» **Activity**:
Work out how many lines of the listing hold "down", then state only that count.
Segment Start: The records
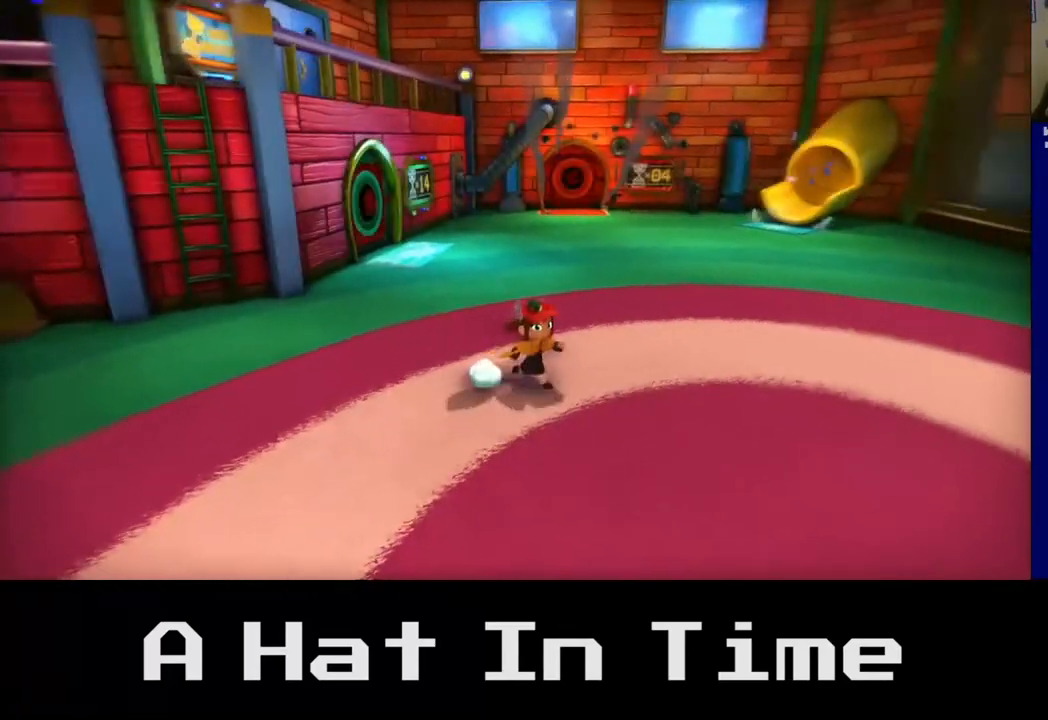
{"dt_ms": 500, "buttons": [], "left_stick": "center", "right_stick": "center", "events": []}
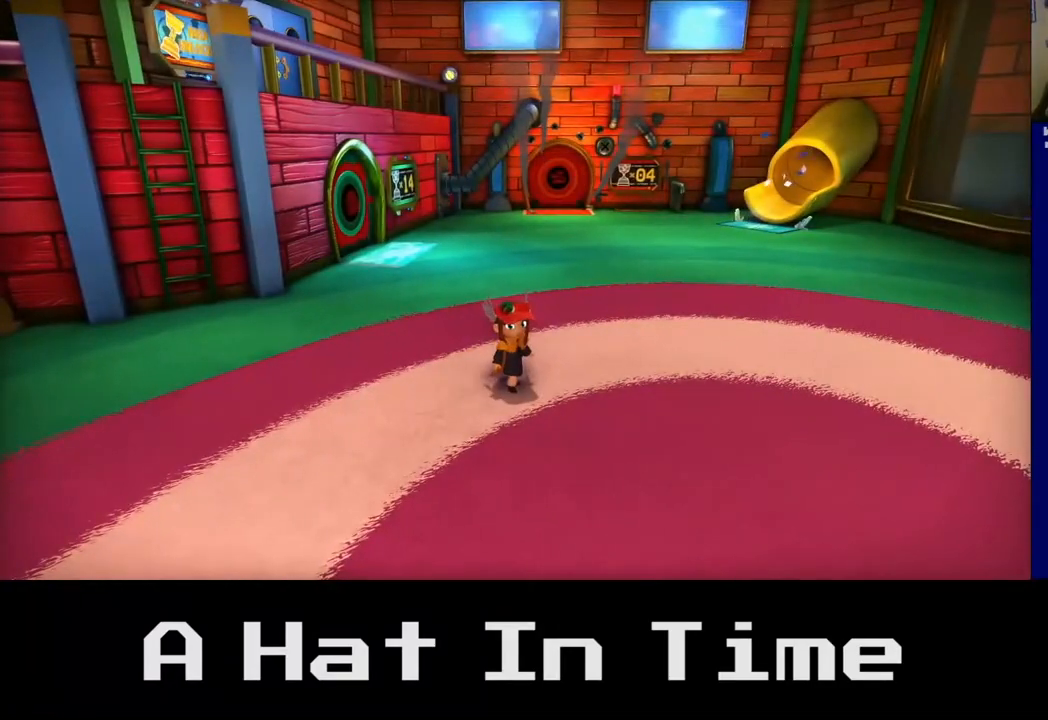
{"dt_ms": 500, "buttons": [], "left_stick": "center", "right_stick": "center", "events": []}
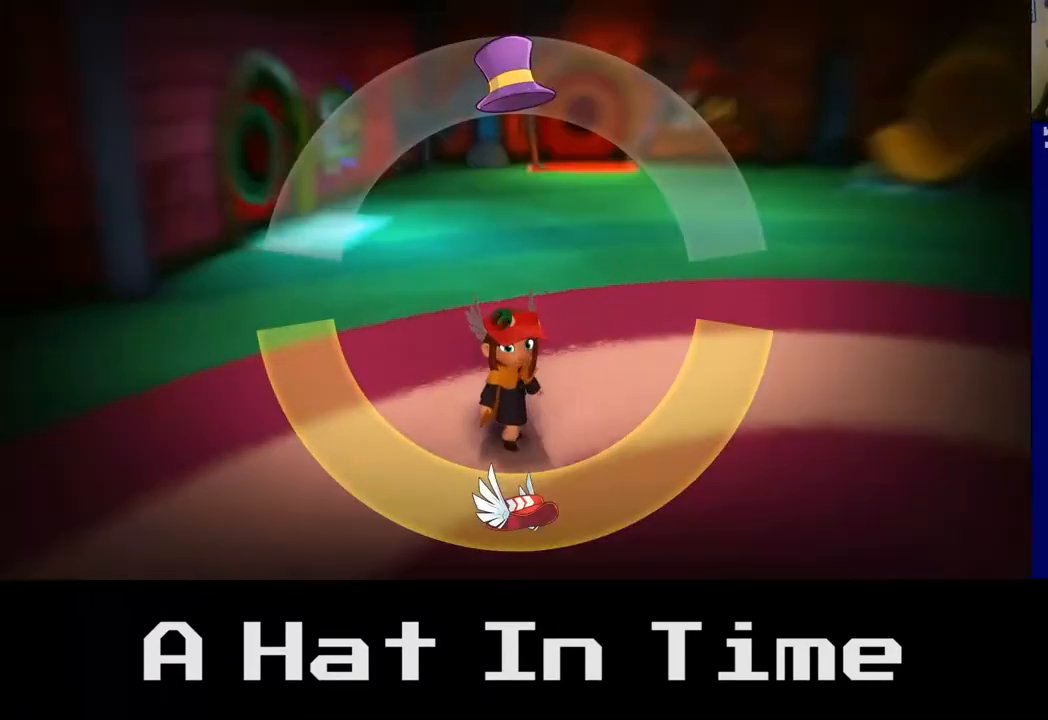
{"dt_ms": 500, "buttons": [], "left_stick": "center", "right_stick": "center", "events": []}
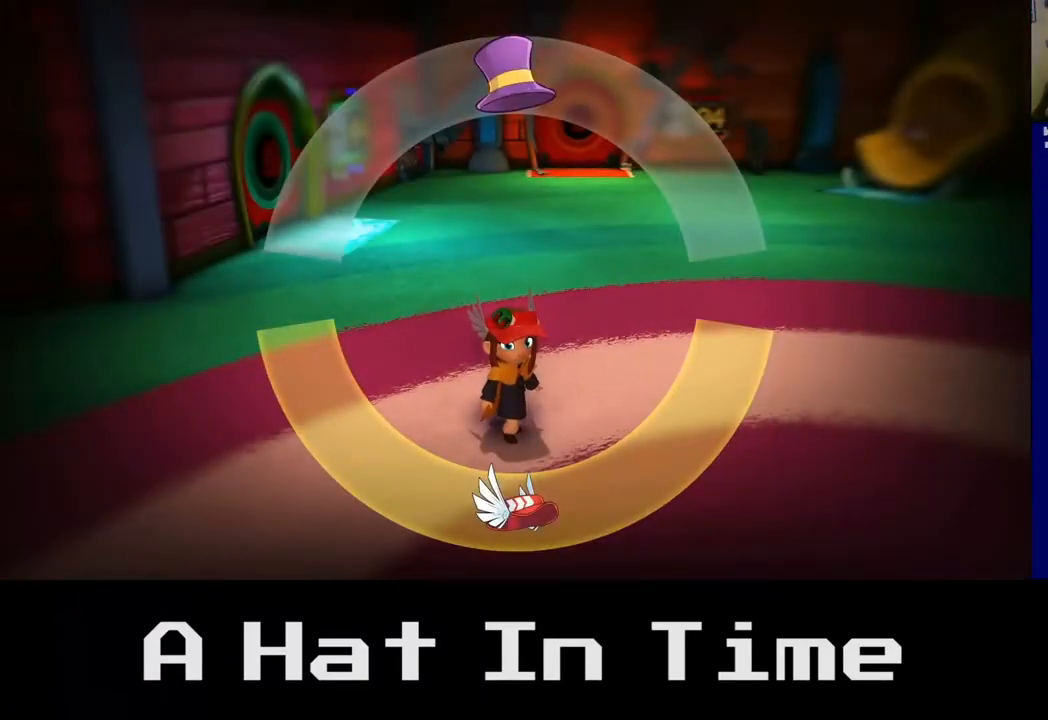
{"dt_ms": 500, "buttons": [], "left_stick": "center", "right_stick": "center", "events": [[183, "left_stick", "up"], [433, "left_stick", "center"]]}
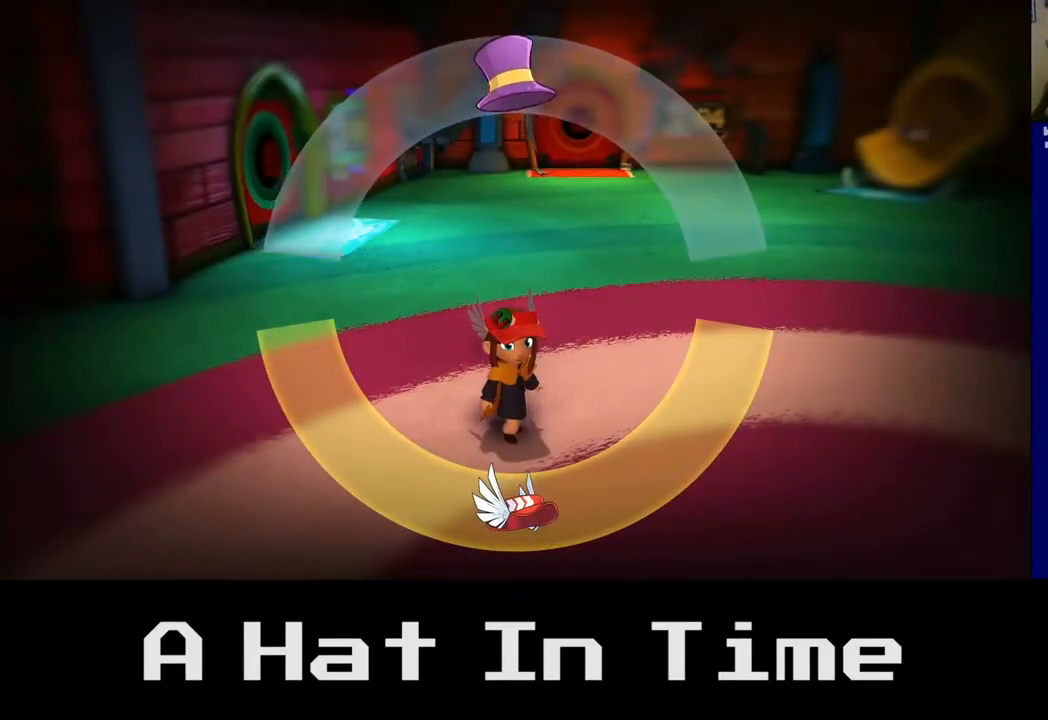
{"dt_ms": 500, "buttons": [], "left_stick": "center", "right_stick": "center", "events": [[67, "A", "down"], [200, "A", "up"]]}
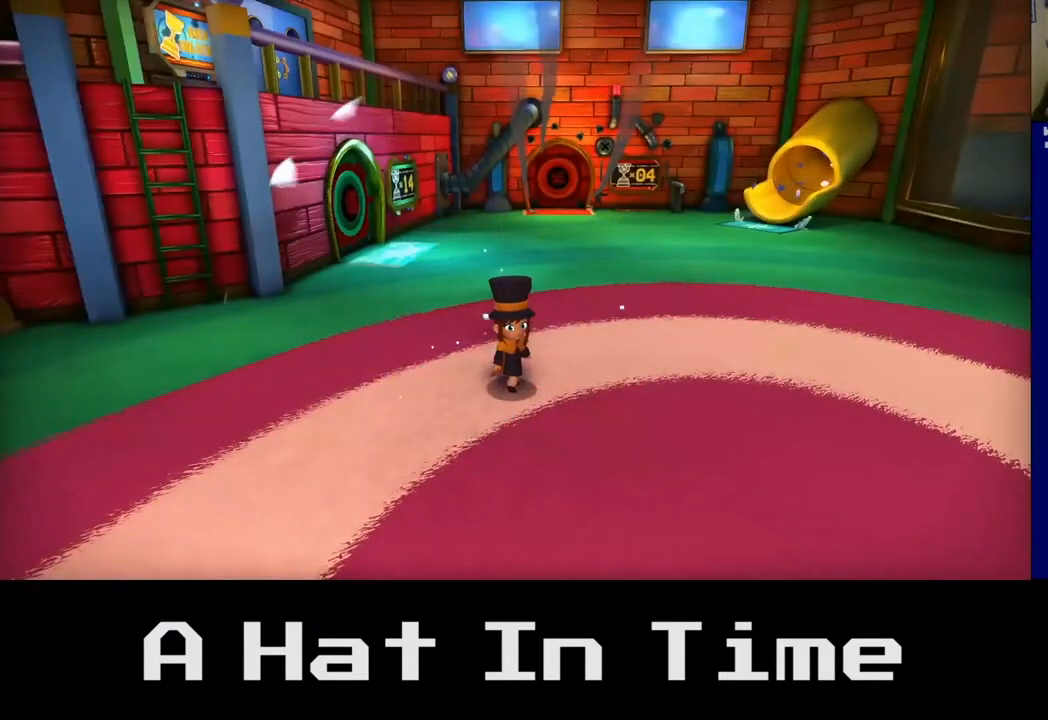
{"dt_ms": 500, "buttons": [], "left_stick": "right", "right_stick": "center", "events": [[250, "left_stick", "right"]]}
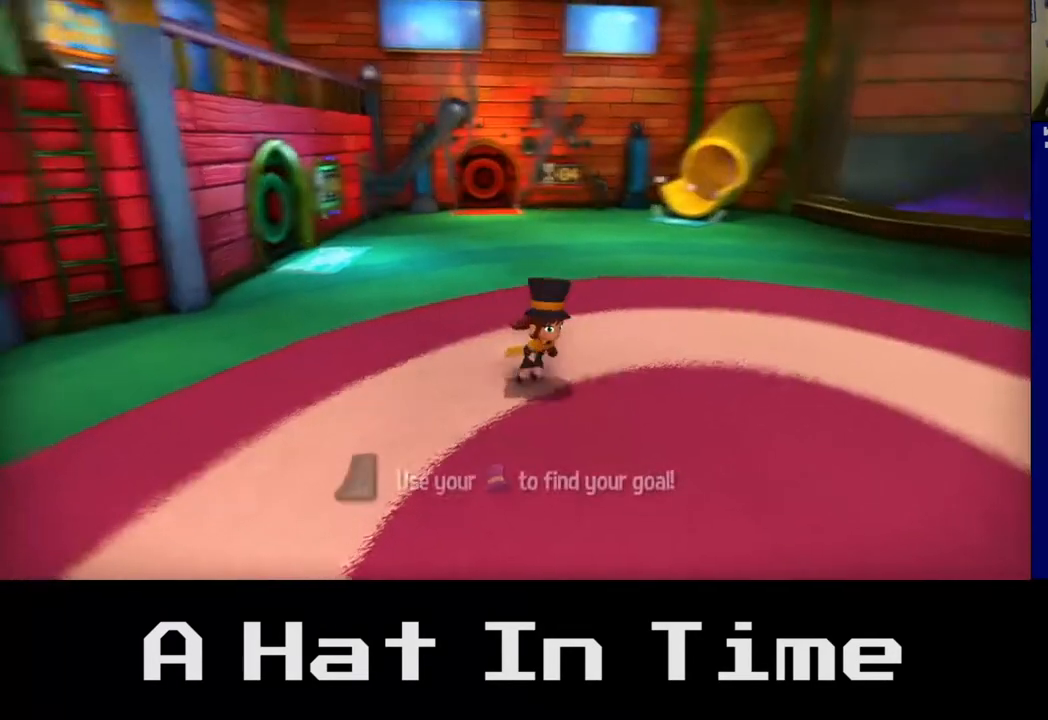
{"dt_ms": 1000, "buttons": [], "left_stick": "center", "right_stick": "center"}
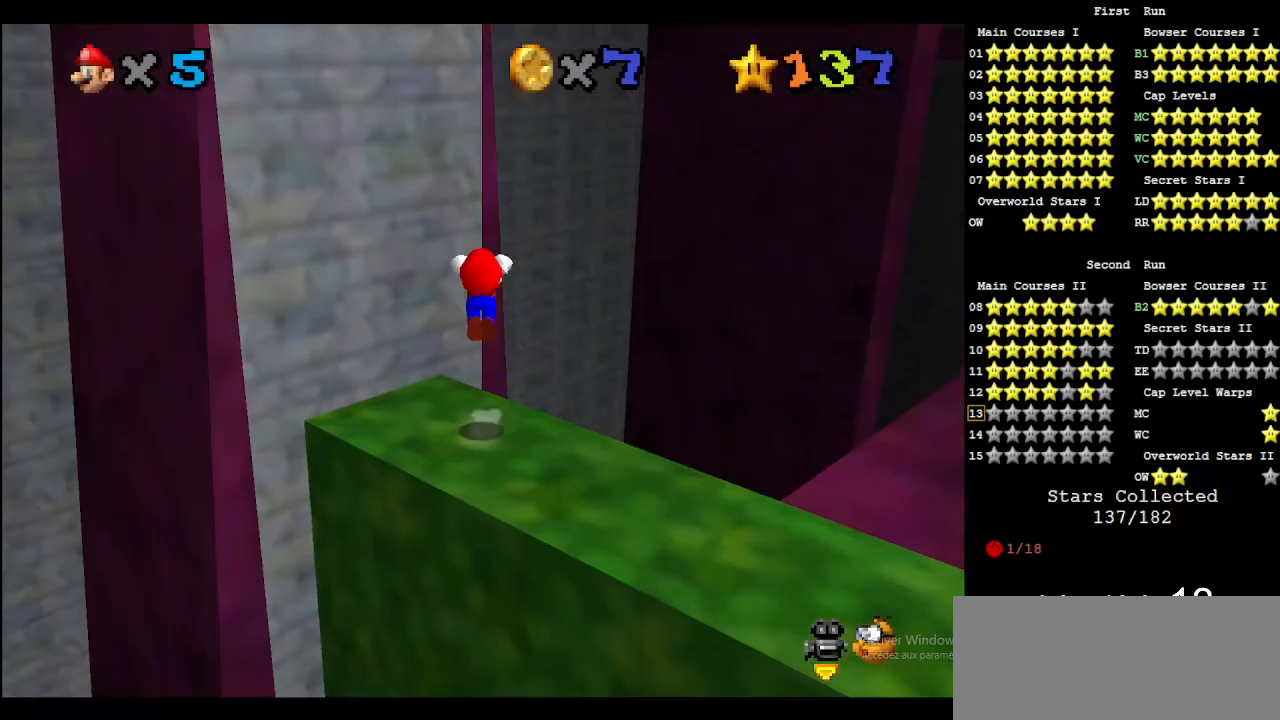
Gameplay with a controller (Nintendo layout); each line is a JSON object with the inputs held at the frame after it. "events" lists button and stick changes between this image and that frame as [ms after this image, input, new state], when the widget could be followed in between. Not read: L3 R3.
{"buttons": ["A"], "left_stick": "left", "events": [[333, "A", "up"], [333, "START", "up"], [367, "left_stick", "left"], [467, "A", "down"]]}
Segment End: The records
» **Response to the task**:
2